We have 4 pixels, 4 samples each (I won’t go into multisample details, let’s keep it simple) - a normal vector is stored in each sample. We downsample AA buffer and poof! Normals have gone wrong. Everything else will follow the same routine, so at edges we will have blurred normals/diffuse values and other data. Using AA will probably only boost visual artifacts.

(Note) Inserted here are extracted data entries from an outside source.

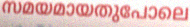
സമയമായതുപോലെ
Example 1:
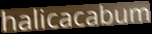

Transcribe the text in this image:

halicacabum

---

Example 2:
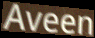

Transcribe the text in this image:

Aveen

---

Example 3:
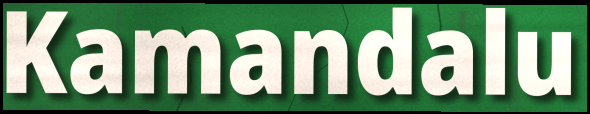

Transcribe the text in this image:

Kamandalu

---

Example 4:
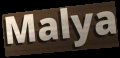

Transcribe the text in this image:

Malya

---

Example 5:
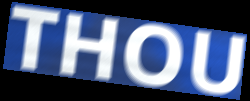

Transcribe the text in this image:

THOU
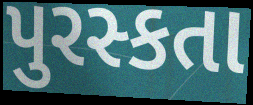
પુરસ્કતા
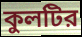
কুলটির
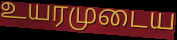
உயரமுடைய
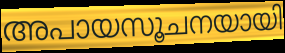
അപായസൂചനയായി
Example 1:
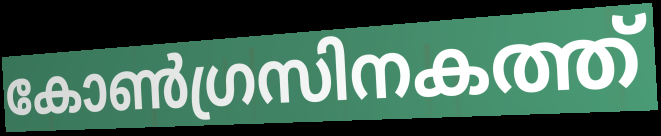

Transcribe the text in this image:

കോൺഗ്രസിനകത്ത്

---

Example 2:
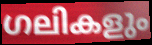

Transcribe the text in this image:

ഗലികളും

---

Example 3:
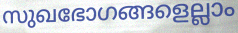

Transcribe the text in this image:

സുഖഭോഗങ്ങളെല്ലാം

But, OpenGL 3.0 and DirectX 10 has a new feature which is called explicit multisample (or custom resolve). It allows us to access each sample in multisample buffer. In this scenario, we don’t downsample AA buffer - we use it like a texture, so in lighting shader we have access to every normal/diffuse, and our computations look like the second picture.

p2.png

And we still benefit from multisampling (instead of supersampling). Time for some C++.

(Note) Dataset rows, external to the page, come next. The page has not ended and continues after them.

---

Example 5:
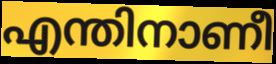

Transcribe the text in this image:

എന്തിനാണീ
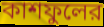
কাশফুলের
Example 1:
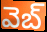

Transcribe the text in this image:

వెబ్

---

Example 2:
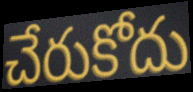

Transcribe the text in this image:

చేరుకోదు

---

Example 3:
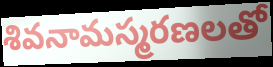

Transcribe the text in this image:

శివనామస్మరణలతో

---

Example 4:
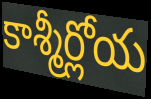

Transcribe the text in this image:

కాశ్మీర్లోయ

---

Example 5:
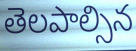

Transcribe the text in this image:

తెలపాల్సిన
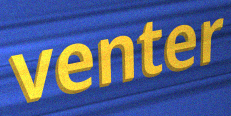
venter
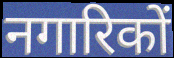
नगारिकों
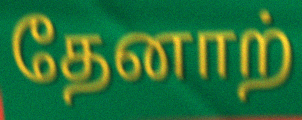
தேனாற்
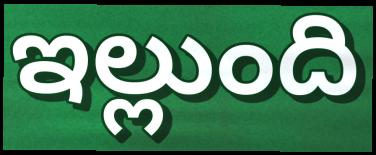
ఇల్లుంది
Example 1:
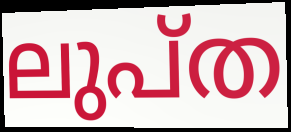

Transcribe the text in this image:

ലുപ്ത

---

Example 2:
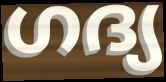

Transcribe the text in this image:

ഗദ്യ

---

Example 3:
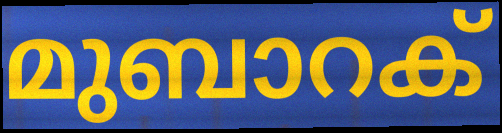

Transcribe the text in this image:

മുബാറക്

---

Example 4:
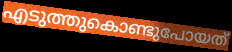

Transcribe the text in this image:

എടുത്തുകൊണ്ടുപോയത്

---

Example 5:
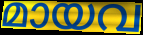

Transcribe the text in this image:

മായവ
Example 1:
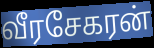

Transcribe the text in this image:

வீரசேகரன்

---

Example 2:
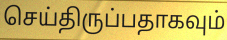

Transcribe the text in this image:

செய்திருப்பதாகவும்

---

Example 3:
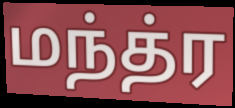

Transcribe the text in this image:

மந்த்ர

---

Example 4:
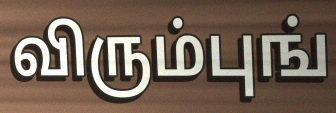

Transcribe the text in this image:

விரும்புங்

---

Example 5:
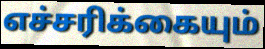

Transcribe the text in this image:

எச்சரிக்கையும்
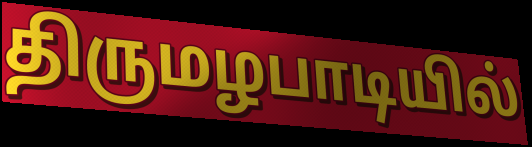
திருமழபாடியில்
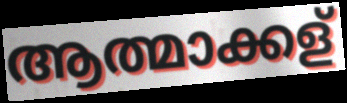
ആത്മാക്കള്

What do we need to do to upgrade our rendering? First, buffers creating:

glGenTextures(1, &tex);
glBindTexture(GL_TEXTURE_RENDERBUFFER_NV, tex);
glGenRenderbuffers(1, &buffer);
glBindRenderbuffer(GL_RENDERBUFFER, buffer);
glRenderbufferStorageMultisample(GL_RENDERBUFFER, 8, GL_RGBA32F, 1024, 768);
glTexRenderbuffer(GL_TEXTURE_RENDERBUFFER_NV, buffer);
glFramebufferRenderbuffer(GL_FRAMEBUFFER, GL_COLOR_ATTACHMENT0, GL_RENDERBUFFER, buffer);

And then, binding texture for FSQ:

glActiveTexture(GL_TEXTURE0);
glBindTexture(GL_TEXTURE_RENDERBUFFER_NV, tex);
glTexRenderbuffer(GL_TEXTURE_RENDERBUFFER_NV, buffer);
glUniform1i(sampler, 0);

Finally, let’s fix shader code. Assume we have following code:

#version 150
sampler2D sampler_diffuse, sampler_position, sampler_normal;
in vec2 texcoord; // [0,1]x[0,1]
out vec4 result;
vec4 compute_lighting(vec3 diffuse, vec3 position, vec3 normal)
{
  ...
}
void main()
{
  vec3 diffuse = texture2D(sampler_diffuse, texcoord).rgb;
  vec3 position = texture2D(sampler_position, texcoord).xyz;
  vec3 normal = texture2D(sampler_normal, texcoord).xyz;
  result = compute_lighting(diffuse, position, normal);
} 

We upgrade it to:

#version 150 
#extension GL_EXT_gpu_shader4 : enable
#extension GL_NV_explicit_multisample : enable
samplerRenderbuffer sampler_diffuse, sampler_position, sampler_normal;
in vec2 texcoord; // [0,1]x[0,1]
out vec4 result;
vec4 compute_lighting(vec3 diffuse, vec3 position, vec3 normal)
{
  ...
}
void main()
{
  const int samples = 8;
  result = vec4(0); 
  ivec2 texcoord2 = ivec2(textureSizeRenderbuffer(sampler_diffuse) * texcoord);
  for (int i = 0; i < samples; i++)
  {
    // AA renderbuffers are addressed with integers
    vec3 diffuse = texelFetchRenderbuffer(sampler_diffuse, texcoord2, i).rgb;
    vec3 position = texelFetchRenderbuffer(sampler_position, texcoord2, i).xyz;
    vec3 normal = texelFetchRenderbuffer(sampler_normal, texcoord2, i).xyz;
    result += compute_lighting(diffuse, position, normal);
  }
  result /= (float)samples;
} 

That’s it! There are various impovements we can do. For example, if we use shadow mapping, we can calculate shadow term per-pixel and then apply it to all samples. And we must hope that ATI would implement OpenGL 3.2 (and explicit multisample) soon.

Update: there is ARB_texture_multisample (now part of OpenGL core) that should do the same thing and be more portable. I'm going to check differences between this and nv_explicit_multisample soon!